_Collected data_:
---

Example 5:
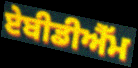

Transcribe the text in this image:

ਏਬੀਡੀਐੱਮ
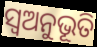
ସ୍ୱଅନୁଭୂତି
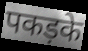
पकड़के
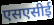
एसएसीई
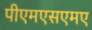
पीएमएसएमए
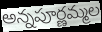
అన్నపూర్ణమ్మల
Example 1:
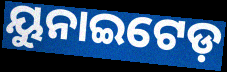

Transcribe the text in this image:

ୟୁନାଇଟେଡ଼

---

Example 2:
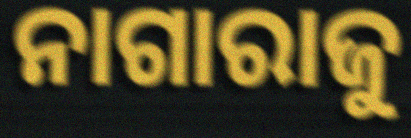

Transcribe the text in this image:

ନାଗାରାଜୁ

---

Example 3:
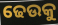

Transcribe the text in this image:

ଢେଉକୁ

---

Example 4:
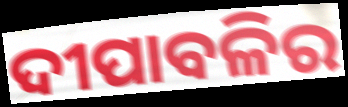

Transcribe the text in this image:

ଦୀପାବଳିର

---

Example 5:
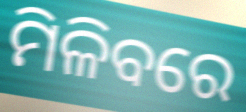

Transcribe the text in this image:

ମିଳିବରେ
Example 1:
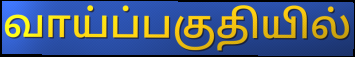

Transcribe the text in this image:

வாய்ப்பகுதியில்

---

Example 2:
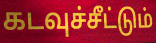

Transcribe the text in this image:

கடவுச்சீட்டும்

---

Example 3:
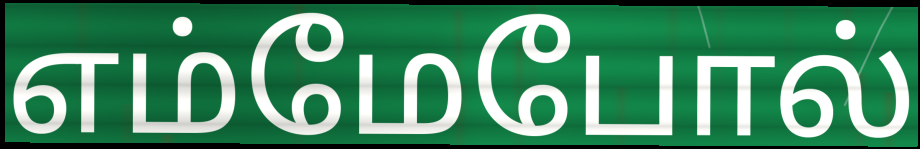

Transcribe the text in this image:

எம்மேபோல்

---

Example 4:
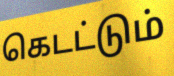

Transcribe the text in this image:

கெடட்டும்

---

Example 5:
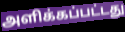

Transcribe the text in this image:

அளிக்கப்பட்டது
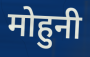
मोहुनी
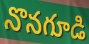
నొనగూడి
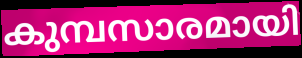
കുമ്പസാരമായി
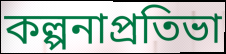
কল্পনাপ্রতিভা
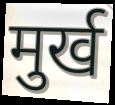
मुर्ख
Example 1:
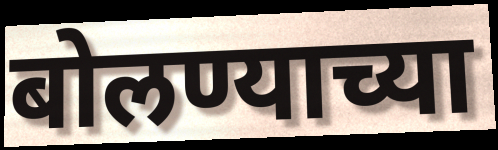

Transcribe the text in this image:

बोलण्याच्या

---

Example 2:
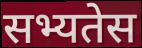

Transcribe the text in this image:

_Problem requirements_:
Leaving the pictures out, give back each line above exactly.

_Exercise answer_:
---

Example 5:

Transcribe the text in this image:

ਏਬੀਡੀਐੱਮ
ସ୍ୱଅନୁଭୂତି
पकड़के
एसएसीई
पीएमएसएमए
అన్నపూర్ణమ్మల
Example 1:

Transcribe the text in this image:

ୟୁନାଇଟେଡ଼

---

Example 2:

Transcribe the text in this image:

ନାଗାରାଜୁ

---

Example 3:

Transcribe the text in this image:

ଢେଉକୁ

---

Example 4:

Transcribe the text in this image:

ଦୀପାବଳିର

---

Example 5:

Transcribe the text in this image:

ମିଳିବରେ
Example 1:

Transcribe the text in this image:

வாய்ப்பகுதியில்

---

Example 2:

Transcribe the text in this image:

கடவுச்சீட்டும்

---

Example 3:

Transcribe the text in this image:

எம்மேபோல்

---

Example 4:

Transcribe the text in this image:

கெடட்டும்

---

Example 5:

Transcribe the text in this image:

அளிக்கப்பட்டது
मोहुनी
నొనగూడి
കുമ്പസാരമായി
কল্পনাপ্রতিভা
मुर्ख
Example 1:

Transcribe the text in this image:

बोलण्याच्या

---

Example 2:

Transcribe the text in this image:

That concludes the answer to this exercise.